The measures taken to cool overheating markets reveal much about this new type of investor, one who trades on margin (now hiked across the board) and one who is in and out in the space of a day (no more commission discounts for Dalian iron ore day-traders).
One of the reasons why the Chinese authorities are moving to try and tame run-away markets is because excessive speculation in commodities can quickly feed through into real-world consequences.
The bear attacks on industrial metals last November caused massive consternation among China’s own producers, who appealed for government help in the face of “malicious short-selling”.
There was frantic talk of concerted production cutbacks, emergency stock-piling and direct government assistance. With hindsight much of it amounted to price-signalling, a warning to short-sellers to back off, although in copper there was concrete government action in the form of purchases from the State Reserves Bureau.
This time around with investment surging on the long side, the real-world impact has been even more far-reaching.
There’s no doubt that Chinese players understood early the likely effects on the entire ferrous supply chain of renewed government stimulus in the form of credit expansion and infrastructure build.
Prices of physical commodities were always going to react higher but the scale and the speed of the price rallies have been unprecedented.
The price of physical iron ore jumped by 20 percent on March 4 and it did so because of the rocketing price on the Dalian exchange, which in turn was being fed by the rocketing price of steel futures in Shanghai.
Steel rebar prices have lost some of their froth but are still trading at levels last seen in January 2015.
The result has been the wholesale reactivation of idled steel production in China. National output jumped from an annualised 736 million tonnes in February to 832 million tonnes in March.
Not only does this run counter to Beijing’s own policy about phasing out surplus steel capacity but it is intensely problematic in the context of escalating criticism and accumulating trade sanctions from other steel-producing countries.

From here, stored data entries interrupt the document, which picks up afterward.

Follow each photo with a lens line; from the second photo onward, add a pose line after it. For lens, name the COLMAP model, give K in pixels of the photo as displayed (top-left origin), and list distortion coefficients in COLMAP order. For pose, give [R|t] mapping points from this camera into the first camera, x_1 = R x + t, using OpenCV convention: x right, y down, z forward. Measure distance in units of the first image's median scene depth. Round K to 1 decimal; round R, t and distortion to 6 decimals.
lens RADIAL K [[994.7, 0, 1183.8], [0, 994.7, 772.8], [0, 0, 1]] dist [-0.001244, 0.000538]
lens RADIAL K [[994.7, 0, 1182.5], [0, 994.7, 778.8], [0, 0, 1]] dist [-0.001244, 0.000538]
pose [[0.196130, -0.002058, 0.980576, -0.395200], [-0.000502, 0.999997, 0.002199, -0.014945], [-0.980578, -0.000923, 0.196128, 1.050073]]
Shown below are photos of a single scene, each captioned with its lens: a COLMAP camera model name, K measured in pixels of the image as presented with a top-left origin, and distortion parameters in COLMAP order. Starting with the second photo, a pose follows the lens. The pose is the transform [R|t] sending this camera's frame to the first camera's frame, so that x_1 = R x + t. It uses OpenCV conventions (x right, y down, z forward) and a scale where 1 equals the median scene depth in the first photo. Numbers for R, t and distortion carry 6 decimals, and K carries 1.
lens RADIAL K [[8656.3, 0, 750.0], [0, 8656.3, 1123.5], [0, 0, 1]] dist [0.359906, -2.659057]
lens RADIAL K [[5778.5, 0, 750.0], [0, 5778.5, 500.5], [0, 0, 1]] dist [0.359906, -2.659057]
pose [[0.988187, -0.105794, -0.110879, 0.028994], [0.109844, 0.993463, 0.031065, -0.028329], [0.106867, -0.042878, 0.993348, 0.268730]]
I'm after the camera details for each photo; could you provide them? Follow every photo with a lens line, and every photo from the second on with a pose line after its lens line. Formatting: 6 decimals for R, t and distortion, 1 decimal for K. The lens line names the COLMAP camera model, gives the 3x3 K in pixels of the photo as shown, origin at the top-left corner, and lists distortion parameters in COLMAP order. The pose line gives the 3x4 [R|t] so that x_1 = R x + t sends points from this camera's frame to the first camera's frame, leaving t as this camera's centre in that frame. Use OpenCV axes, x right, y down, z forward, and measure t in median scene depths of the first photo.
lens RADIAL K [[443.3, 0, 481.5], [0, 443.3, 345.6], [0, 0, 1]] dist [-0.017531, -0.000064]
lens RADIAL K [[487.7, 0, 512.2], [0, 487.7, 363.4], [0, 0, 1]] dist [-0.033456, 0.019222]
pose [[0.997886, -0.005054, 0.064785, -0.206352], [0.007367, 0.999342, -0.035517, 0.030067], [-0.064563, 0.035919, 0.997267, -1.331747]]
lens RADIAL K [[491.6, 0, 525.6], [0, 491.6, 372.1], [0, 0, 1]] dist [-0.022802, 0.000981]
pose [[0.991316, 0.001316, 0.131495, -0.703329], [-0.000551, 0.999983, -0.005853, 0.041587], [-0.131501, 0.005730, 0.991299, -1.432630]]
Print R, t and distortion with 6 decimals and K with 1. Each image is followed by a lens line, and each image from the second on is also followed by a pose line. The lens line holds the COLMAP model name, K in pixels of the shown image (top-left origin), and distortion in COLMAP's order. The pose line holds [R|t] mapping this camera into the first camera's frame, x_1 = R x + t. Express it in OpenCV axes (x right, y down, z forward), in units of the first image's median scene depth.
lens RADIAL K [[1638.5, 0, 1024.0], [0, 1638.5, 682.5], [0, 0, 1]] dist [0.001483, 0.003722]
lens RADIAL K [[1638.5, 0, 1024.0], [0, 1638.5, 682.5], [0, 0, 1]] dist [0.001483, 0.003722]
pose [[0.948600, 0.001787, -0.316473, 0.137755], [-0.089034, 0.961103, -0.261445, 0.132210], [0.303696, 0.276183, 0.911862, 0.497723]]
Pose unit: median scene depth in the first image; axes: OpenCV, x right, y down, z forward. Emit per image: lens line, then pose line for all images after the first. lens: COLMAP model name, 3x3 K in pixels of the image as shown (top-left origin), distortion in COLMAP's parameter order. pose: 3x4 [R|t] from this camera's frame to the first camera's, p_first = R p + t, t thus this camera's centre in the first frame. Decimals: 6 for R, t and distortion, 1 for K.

But such, apparently, is the cumulative power of the Dalian and Shanghai day-traders.
It’s ironic that Chinese investors have just found the commodities space when Western investors have lost much of their previous appetite.
Western retail investors never really embraced the host of new products launched at the turn of the decade, preferring to stick with tried and trusted vehicles such as gold exchange-traded funds.
Wholesale investors, meanwhile, became disillusioned both with the theoretical arguments of commodities as portfolio stabilisers and with the more prosaic collapse in commodity prices from their early-decade peaks.
Barclays Capital estimates that assets under management in the commodities sector ended last year at around $160 billion, the lowest level since 2007.
The investment baton, as it were, has been passed to the Chinese investor, who has easier and cheaper access to commodity markets and cares less whether it’s corn or copper as long as it’s moving in the right direction.
And although the day-traders might well take fright at the raft of weapons being used by the country’s exchanges, there’s a sense that the real investment trend in commodities has only just got going.
China’s giant mutual fund industry, estimated to have managed 8.4 trillion yuan ($1.3 trillion) by the end of last year, is showing increasing interest in diversifying away from turbulent stock markets.
Shenzhen-based UBS-SDIC Fund Management in August 2015 launched the first Chinese mutual fund product to invest in local commodities in the form of a ShFE silver futures tracker.
Others are following the same path.
Fortune SG Fund Management is planning a fund to track the Shanghai copper contract, while Huatai-Pine Bridge Investments wants to start a fund to track an index of several agricultural futures.
The Chinese commodities investment genie is well and truly loose and the authorities are going to have a tough time putting it back in the bottle.